_ACTION ITEM A_. List the industrial features the travel passage says appear as it approaches the north coast.
_ACTION ITEM B_. Reproduce part of the travel passage word for word, beginning at the words "By now the sun" and stopping after "white dock cranes.".
_ACTION ITEM C_. Write what comes next in the travel passage about the drive to Gravelines, picking up after its final sentence.

*** Opening SOURCE EXTRACT ***

Before we leave Ali pops back to the shop for some more beer, this time in smaller bottles. The roads are up and down a fair bit until we start approaching St Omer when it levels out to the flat fields of the Somme, green and straw-yellow or newly turned earth which, being wet, shows how its reputation for being cloying and sodden caused the quagmires of the First World War.
This lush farmland still covers thousands of lost soldiers, unknown dugouts and bunkers and tonnes of artillery.
By now the sun has come out and after a short lunchstop we approach the industry of the north coast; heavy pylons, factories and silos, and on the horizon the giant red and white dock cranes.
But once we turn into Gravelines normal small-town commerce and streetscapes return. We find the service point we used here on our last visit then go in search of the aires. One is grass, a definite no-no after all the rain. The small gravel free one is full so it’s down to the pleasure port where it’s €7.50/24hrs. There are a few spaces vacant and we pull in overlooking the marina and pleasure craft.

*** Closing SOURCE EXTRACT ***
*** Opening INFORMATION GIVEN ***

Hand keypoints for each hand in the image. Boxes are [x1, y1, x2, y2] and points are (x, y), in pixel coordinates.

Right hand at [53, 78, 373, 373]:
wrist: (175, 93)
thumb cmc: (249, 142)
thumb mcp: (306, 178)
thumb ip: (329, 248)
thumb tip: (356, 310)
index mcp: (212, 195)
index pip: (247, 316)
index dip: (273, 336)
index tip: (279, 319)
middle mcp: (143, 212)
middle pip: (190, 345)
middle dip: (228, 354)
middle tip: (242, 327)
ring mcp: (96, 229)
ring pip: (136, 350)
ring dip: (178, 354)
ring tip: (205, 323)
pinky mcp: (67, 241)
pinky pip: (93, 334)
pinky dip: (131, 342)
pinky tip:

*** Closing INFORMATION GIVEN ***

_TASK RESPONSE A_.
- heavy pylons
- factories
- silos
- giant red and white dock cranes

_TASK RESPONSE B_.
By now the sun has come out and after a short lunchstop we approach the industry of the north coast; heavy pylons, factories and silos, and on the horizon the giant red and white dock cranes.

_TASK RESPONSE C_.
The sun through the windows makes us feel naturally warm for the first time in months, although it’s still a nipsome 8C outside. Last time we were here was at the end of hurricane Katria 2016 when it was shaking the van violently even when standing still.
We exchange texts with Nick and Grete who are heading to their ferry to meet us this evening then Ali wanders the short distance into the fortress town while Nick decides to stay in and enjoy the warmth.
Unfortunately the space beside us becomes occupied meaning N+G will have to park across the road 50 or so metres away.
We enjoy dinner of pasta and meatballs pls a fait drop of wine and chat.